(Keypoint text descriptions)
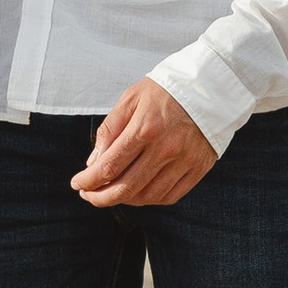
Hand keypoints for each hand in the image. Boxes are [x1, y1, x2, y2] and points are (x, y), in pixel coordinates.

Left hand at [72, 78, 219, 207]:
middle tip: (89, 196)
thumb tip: (93, 163)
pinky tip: (138, 192)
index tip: (77, 184)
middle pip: (126, 188)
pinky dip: (150, 199)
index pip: (110, 166)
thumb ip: (110, 130)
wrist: (210, 86)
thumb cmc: (165, 90)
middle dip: (100, 198)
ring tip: (112, 192)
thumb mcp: (131, 98)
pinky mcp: (198, 168)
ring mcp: (185, 161)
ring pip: (148, 197)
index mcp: (146, 128)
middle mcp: (166, 148)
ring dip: (124, 200)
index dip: (89, 180)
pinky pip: (170, 196)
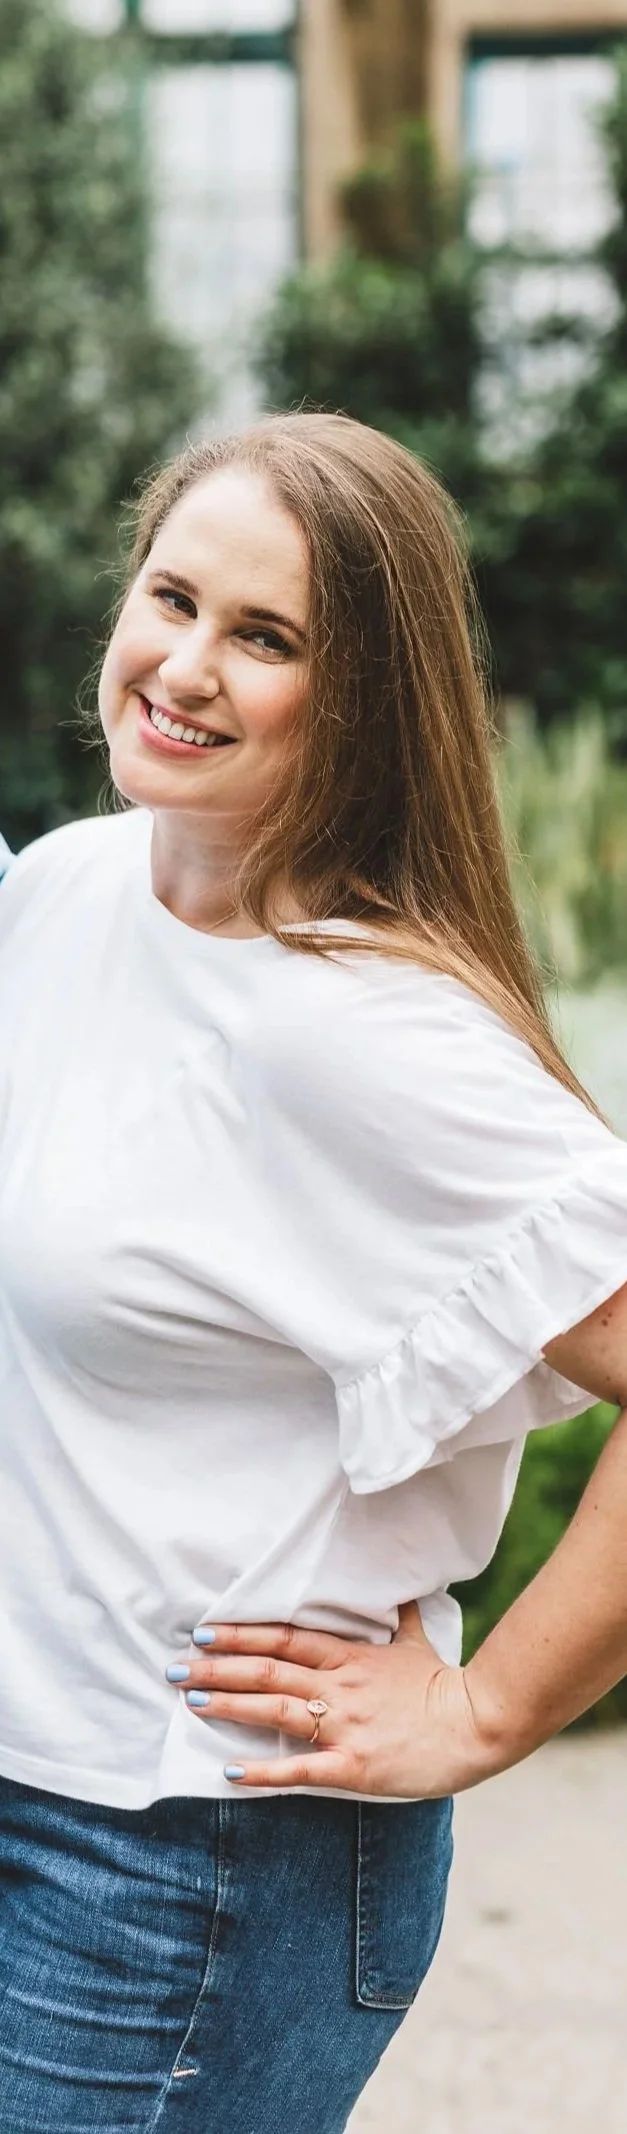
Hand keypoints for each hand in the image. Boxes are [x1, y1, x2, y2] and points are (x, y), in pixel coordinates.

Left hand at [165, 1604, 494, 1794]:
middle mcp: (341, 1687)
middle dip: (218, 1667)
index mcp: (351, 1657)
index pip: (285, 1639)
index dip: (242, 1634)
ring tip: (190, 1701)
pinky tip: (230, 1769)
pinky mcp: (355, 1766)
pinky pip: (301, 1768)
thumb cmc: (445, 1685)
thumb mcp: (418, 1642)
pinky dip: (263, 1771)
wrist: (478, 1724)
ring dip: (230, 1705)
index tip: (204, 1631)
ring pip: (276, 1710)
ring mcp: (346, 1726)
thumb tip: (403, 1591)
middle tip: (175, 1667)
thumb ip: (400, 1618)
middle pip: (269, 1670)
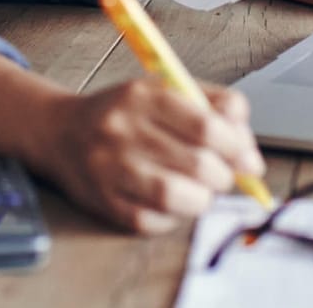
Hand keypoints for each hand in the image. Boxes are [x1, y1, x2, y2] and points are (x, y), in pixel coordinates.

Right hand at [32, 77, 265, 234]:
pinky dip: (173, 217)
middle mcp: (124, 130)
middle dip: (223, 177)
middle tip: (221, 176)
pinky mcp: (104, 202)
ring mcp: (111, 168)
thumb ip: (215, 108)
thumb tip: (251, 156)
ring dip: (202, 199)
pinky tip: (169, 202)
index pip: (207, 126)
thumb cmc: (125, 113)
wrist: (61, 132)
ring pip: (179, 198)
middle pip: (199, 165)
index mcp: (144, 95)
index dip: (237, 147)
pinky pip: (155, 222)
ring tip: (199, 190)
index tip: (246, 159)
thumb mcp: (166, 90)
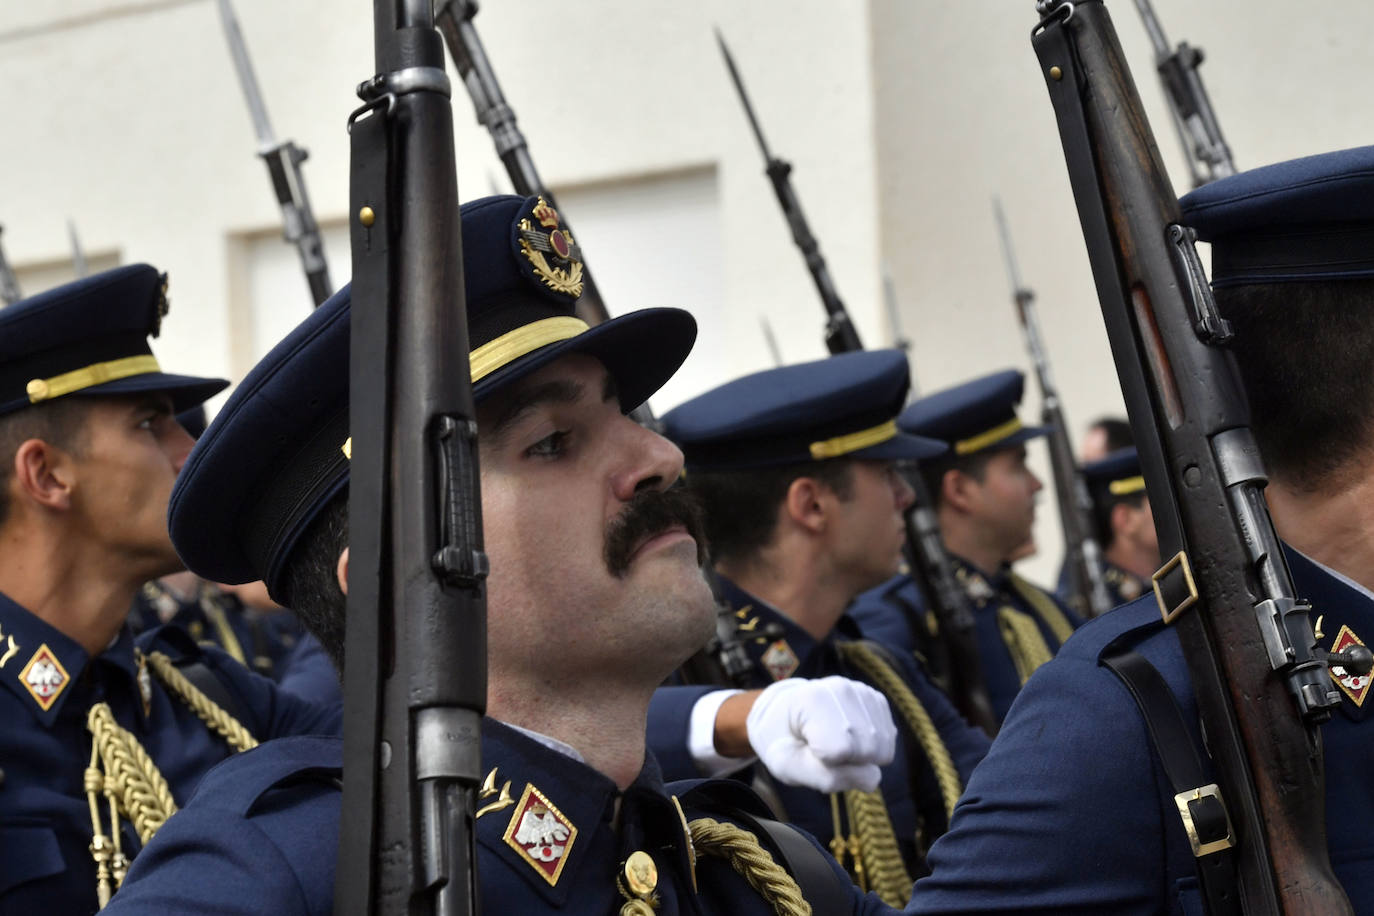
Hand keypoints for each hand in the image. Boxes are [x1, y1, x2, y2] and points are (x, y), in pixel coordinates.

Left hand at [744, 675, 896, 792]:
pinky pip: (889, 741)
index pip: (841, 751)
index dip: (826, 763)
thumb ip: (825, 777)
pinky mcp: (877, 700)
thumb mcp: (787, 766)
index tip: (808, 749)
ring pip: (883, 748)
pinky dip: (872, 749)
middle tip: (822, 751)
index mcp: (811, 699)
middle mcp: (841, 688)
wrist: (787, 715)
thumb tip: (873, 777)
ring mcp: (863, 691)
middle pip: (868, 751)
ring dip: (860, 758)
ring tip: (835, 744)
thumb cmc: (785, 742)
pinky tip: (850, 738)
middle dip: (847, 764)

» INSTRUCTIONS FOR THE TASK: Every line above must be printed again exactly, pictures excluded.

» PROBLEM SOLUTION:
Hand keypoints for each hand in the image. Boxes are [x1, y1, x2, y2] and points are (x, y), in pixel coordinates.

Left hand at [72, 78, 219, 207]:
middle tip: (89, 196)
thumb tip: (93, 163)
pinky tip: (138, 192)
index tip: (77, 184)
middle pip: (126, 188)
pinky dip: (150, 199)
index pip: (110, 166)
thumb ip: (110, 130)
wrist: (210, 86)
thumb cmc: (165, 90)
middle dip: (100, 198)
ring tip: (112, 192)
thumb mcp: (131, 98)
pinky mcp: (198, 168)
ring mcp: (185, 161)
ring pip: (148, 197)
index mcp: (146, 128)
middle mcp: (166, 148)
ring dip: (124, 200)
index dip: (89, 180)
pinky pip: (170, 196)
Hand keypoints for each hand in the image. Boxes are [x1, y1, x2, y2] and points are (x, y), in pixel coordinates.

Left hand at [165, 1604, 494, 1794]:
middle mcp: (341, 1687)
middle dip: (218, 1667)
index mcp: (351, 1657)
index pip: (285, 1639)
index dip: (242, 1634)
ring tip: (190, 1701)
pinky tip: (230, 1769)
pinky mcp: (355, 1766)
pinky pip: (301, 1768)
thumb cmc: (445, 1685)
thumb mcp: (418, 1642)
pinky dip: (263, 1771)
wrist: (478, 1724)
ring dip: (230, 1705)
index tip: (204, 1631)
ring pip: (276, 1710)
ring mcp: (346, 1726)
thumb tip: (403, 1591)
middle tip: (175, 1667)
thumb ip: (400, 1618)
middle pip: (269, 1670)
Hand keypoints for each hand in the image. Boxes are [x1, y1, x2, y2] and points are (x, y), in pixel coordinates.

Right hand at [32, 77, 265, 234]:
pinky dip: (173, 217)
middle mcp: (124, 130)
middle dip: (223, 177)
middle tip: (221, 176)
pinky mcp: (104, 202)
ring mcp: (111, 168)
thumb ip: (215, 108)
thumb tip: (251, 156)
ring dip: (202, 199)
pinky tip: (169, 202)
index pip: (207, 126)
thumb cmc: (125, 113)
wrist: (61, 132)
ring pip: (179, 198)
middle pip: (199, 165)
index mcp: (144, 95)
index dip: (237, 147)
pinky pip: (155, 222)
ring tip: (199, 190)
index tip: (246, 159)
thumb mcp: (166, 90)
Hand keypoints for each hand in the image. Boxes are [x1, y1, x2, y2] and points are (x, y), in pixel coordinates.

Left hand at [744, 675, 896, 792]:
pinky pip: (889, 741)
index pip: (841, 751)
index dip: (826, 763)
thumb ip: (825, 777)
pinky mcp: (877, 700)
thumb mcp: (787, 766)
index tip: (808, 749)
ring pip: (883, 748)
pinky dip: (872, 749)
middle tip: (822, 751)
index mcp: (811, 699)
middle mcp: (841, 688)
wrist: (787, 715)
thumb tip: (873, 777)
ring mcp: (863, 691)
middle pip: (868, 751)
ring dip: (860, 758)
ring tip: (835, 744)
thumb cmc: (785, 742)
pinky tip: (850, 738)
middle dip: (847, 764)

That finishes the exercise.